#### Exercise requirements:
In the entries below, copy out verbatim every line from the line with "collectors: E. C. Leonard & G. M. Leonard" to the line with "scientific name: Strophostyles helvola", including both of those lines.

#### Dataset extract:
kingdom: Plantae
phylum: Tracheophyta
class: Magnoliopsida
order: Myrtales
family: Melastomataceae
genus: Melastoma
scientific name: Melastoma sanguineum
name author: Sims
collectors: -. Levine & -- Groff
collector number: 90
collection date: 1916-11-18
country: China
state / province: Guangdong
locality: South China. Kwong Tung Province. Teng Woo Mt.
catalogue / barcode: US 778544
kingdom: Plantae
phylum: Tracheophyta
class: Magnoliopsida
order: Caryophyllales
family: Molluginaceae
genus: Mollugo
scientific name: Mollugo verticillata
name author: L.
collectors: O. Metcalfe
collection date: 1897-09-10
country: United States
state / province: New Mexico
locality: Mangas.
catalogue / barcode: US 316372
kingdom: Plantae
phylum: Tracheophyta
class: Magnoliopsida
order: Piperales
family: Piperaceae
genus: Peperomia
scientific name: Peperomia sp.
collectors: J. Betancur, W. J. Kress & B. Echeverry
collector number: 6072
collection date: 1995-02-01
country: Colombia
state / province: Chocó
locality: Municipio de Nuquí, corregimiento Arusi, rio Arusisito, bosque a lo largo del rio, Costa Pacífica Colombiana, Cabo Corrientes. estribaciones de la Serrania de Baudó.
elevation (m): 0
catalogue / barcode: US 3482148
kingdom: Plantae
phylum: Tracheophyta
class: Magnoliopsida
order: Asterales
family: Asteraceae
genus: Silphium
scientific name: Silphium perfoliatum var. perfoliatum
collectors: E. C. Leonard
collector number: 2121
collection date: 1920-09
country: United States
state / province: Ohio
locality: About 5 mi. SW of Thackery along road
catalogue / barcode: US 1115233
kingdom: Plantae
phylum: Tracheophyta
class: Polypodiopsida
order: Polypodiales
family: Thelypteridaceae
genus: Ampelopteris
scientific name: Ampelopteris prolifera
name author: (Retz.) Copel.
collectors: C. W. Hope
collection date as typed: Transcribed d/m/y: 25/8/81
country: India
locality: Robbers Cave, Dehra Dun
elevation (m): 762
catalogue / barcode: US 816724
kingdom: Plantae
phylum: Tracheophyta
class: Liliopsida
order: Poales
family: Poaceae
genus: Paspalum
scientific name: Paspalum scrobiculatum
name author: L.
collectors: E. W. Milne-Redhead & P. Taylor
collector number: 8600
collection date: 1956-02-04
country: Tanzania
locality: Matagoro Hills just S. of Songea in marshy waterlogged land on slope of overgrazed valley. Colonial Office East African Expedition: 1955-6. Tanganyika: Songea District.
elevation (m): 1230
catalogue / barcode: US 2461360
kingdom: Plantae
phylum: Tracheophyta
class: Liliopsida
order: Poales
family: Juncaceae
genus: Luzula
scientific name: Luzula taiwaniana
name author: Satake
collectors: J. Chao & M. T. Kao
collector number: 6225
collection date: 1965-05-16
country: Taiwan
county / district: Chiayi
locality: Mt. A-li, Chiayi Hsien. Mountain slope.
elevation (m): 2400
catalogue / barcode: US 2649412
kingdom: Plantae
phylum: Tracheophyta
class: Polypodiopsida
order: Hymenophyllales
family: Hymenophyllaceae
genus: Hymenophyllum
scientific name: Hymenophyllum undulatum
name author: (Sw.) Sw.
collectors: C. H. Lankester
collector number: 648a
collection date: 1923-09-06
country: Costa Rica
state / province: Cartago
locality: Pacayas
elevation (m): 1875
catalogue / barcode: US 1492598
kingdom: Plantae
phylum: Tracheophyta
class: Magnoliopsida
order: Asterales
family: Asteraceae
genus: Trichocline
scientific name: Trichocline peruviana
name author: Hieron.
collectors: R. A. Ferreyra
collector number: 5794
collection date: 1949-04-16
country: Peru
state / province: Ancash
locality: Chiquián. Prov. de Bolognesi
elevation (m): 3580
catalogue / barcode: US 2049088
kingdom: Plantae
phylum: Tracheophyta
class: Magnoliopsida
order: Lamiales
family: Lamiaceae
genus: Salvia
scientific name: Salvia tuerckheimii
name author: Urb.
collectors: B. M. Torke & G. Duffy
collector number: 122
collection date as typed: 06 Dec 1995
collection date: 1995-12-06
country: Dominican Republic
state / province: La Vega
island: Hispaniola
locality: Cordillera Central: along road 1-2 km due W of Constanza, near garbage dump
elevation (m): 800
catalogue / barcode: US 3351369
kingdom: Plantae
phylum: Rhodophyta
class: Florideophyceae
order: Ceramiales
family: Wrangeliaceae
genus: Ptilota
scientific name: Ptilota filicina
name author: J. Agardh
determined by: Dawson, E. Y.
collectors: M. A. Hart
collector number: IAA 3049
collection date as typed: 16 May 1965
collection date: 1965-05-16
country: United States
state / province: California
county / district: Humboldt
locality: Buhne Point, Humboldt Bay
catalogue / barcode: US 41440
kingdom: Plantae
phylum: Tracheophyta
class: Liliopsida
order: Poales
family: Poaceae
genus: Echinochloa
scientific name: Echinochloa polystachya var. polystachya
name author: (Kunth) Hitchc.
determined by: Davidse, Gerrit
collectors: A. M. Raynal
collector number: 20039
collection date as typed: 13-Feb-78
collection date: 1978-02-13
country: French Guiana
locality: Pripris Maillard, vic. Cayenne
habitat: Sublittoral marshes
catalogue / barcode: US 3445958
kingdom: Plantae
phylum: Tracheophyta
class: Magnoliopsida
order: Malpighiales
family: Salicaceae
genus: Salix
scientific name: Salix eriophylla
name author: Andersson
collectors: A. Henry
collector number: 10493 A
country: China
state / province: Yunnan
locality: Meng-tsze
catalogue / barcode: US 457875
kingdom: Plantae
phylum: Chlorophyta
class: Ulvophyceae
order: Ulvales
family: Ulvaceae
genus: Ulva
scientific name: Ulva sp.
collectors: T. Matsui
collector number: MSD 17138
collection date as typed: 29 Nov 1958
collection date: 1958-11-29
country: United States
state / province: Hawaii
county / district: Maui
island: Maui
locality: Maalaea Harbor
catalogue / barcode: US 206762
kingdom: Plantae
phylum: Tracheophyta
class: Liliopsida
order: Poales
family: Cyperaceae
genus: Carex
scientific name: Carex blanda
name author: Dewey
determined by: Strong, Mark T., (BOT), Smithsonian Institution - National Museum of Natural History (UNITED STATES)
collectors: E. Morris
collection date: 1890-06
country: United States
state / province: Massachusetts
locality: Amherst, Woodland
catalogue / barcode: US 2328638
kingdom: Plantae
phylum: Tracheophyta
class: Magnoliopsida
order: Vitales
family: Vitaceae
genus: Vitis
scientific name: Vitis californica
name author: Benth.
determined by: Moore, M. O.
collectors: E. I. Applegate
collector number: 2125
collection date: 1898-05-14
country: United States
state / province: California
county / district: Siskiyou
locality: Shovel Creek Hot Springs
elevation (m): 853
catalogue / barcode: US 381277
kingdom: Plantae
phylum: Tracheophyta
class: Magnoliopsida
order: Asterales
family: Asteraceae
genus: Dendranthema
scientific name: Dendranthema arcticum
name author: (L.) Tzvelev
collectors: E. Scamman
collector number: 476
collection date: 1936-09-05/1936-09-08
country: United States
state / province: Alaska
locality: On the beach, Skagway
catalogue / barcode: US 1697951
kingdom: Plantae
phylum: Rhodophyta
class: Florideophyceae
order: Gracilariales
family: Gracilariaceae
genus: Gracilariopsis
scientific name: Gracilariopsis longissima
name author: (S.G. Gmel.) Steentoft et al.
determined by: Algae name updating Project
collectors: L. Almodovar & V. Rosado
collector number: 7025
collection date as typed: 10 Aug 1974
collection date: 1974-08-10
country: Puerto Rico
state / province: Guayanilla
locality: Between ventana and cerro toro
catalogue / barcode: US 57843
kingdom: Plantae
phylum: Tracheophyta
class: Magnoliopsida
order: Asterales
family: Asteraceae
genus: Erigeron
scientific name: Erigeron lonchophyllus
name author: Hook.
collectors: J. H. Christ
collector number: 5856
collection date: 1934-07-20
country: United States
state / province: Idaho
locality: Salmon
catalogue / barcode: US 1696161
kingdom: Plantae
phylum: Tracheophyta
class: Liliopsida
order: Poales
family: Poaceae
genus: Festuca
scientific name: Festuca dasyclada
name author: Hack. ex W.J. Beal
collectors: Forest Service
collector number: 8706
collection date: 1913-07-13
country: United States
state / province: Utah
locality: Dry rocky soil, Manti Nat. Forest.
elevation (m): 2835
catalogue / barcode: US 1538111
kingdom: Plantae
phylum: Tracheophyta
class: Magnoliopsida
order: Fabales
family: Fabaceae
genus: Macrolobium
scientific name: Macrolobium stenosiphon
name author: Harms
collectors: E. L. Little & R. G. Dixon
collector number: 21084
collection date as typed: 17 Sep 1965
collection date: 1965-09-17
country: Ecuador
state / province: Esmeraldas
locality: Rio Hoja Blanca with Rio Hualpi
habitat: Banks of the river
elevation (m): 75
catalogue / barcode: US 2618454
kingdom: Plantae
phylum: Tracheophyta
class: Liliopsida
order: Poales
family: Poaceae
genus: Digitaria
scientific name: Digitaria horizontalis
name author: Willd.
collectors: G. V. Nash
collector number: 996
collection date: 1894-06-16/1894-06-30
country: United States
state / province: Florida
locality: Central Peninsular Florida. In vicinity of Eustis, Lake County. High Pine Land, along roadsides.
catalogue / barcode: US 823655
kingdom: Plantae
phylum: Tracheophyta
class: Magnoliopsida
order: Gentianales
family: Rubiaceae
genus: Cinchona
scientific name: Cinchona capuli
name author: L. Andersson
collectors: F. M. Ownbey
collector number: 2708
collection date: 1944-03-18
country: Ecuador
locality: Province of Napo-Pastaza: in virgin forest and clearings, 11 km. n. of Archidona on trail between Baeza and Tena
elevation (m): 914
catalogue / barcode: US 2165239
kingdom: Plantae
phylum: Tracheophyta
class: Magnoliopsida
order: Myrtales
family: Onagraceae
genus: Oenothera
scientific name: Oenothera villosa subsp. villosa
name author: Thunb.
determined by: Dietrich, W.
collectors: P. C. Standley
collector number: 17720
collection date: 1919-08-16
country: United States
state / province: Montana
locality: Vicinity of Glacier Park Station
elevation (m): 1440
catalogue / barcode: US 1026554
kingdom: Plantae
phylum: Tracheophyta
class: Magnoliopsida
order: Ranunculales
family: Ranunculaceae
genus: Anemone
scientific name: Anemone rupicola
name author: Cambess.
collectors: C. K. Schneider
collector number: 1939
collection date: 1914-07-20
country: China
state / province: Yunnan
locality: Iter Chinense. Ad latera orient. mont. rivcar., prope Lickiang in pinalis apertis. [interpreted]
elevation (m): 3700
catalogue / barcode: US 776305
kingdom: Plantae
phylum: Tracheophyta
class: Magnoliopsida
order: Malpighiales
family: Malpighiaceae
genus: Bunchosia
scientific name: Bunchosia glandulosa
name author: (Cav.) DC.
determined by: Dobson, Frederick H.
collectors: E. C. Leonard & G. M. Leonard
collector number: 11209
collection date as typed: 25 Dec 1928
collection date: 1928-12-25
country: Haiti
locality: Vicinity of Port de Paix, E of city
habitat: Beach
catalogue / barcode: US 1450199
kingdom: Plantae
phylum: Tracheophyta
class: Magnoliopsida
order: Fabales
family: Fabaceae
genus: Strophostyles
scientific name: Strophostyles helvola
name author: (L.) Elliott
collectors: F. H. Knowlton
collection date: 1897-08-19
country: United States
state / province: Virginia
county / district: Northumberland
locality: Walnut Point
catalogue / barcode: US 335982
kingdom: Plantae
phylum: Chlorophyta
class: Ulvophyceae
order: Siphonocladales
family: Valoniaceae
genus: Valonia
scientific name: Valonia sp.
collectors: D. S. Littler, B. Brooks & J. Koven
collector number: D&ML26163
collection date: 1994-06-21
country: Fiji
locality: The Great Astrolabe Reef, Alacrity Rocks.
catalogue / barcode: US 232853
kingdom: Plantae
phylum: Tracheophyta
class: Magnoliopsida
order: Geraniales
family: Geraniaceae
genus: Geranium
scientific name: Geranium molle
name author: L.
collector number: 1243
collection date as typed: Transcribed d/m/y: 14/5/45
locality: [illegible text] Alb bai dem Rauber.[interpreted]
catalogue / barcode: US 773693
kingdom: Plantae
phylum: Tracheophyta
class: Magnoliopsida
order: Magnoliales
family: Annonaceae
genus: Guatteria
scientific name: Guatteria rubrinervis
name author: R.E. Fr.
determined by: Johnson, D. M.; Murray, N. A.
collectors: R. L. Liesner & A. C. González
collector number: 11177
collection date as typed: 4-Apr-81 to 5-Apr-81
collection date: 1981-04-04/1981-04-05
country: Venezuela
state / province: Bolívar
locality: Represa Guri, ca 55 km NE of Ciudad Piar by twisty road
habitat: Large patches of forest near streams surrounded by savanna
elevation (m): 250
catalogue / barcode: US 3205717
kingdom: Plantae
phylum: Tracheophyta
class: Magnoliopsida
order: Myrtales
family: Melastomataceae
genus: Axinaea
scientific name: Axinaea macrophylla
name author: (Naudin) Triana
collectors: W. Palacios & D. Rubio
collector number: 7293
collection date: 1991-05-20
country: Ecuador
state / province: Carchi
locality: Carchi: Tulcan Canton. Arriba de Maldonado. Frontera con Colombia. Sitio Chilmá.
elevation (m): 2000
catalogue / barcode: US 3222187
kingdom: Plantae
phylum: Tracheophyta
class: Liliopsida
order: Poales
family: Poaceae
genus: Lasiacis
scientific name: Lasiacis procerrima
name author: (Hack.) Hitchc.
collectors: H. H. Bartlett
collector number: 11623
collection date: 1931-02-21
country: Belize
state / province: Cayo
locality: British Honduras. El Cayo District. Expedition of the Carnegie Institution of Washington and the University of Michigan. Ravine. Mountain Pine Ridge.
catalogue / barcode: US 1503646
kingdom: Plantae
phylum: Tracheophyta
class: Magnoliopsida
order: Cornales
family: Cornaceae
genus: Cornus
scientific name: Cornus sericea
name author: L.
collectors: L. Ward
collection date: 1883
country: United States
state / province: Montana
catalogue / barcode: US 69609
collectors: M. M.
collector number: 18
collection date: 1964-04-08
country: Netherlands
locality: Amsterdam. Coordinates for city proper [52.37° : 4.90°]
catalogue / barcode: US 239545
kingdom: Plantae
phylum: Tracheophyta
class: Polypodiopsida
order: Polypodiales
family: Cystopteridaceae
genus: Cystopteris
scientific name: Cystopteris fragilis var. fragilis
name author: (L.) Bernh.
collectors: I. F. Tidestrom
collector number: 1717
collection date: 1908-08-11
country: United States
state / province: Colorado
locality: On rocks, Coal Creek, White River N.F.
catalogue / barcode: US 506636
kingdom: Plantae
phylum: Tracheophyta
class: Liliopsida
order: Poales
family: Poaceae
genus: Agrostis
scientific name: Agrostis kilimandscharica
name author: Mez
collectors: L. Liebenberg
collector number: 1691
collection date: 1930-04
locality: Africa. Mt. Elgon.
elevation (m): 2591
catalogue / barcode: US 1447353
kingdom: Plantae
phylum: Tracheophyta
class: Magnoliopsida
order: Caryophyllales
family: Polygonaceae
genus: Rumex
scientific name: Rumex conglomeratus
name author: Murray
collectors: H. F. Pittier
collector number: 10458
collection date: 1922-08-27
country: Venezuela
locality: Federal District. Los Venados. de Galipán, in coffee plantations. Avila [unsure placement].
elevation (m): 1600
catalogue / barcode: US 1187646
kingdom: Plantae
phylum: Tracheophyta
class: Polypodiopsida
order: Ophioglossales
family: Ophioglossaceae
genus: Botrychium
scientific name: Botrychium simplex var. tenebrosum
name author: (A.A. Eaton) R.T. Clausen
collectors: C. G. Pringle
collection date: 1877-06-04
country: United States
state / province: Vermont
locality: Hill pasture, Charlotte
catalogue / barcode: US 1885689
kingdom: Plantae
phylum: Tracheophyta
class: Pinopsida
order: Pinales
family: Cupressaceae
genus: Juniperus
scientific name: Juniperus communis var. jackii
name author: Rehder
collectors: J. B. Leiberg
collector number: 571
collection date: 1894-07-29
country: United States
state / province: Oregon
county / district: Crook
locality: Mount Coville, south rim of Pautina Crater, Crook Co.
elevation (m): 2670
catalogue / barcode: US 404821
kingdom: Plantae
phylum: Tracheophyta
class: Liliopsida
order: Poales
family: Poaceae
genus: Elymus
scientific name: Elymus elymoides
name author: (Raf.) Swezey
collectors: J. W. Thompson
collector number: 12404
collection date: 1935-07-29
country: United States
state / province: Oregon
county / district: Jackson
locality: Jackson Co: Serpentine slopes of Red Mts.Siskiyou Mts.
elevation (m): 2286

#### Full answer:
collectors: E. C. Leonard & G. M. Leonard
collector number: 11209
collection date as typed: 25 Dec 1928
collection date: 1928-12-25
country: Haiti
locality: Vicinity of Port de Paix, E of city
habitat: Beach
catalogue / barcode: US 1450199
kingdom: Plantae
phylum: Tracheophyta
class: Magnoliopsida
order: Fabales
family: Fabaceae
genus: Strophostyles
scientific name: Strophostyles helvola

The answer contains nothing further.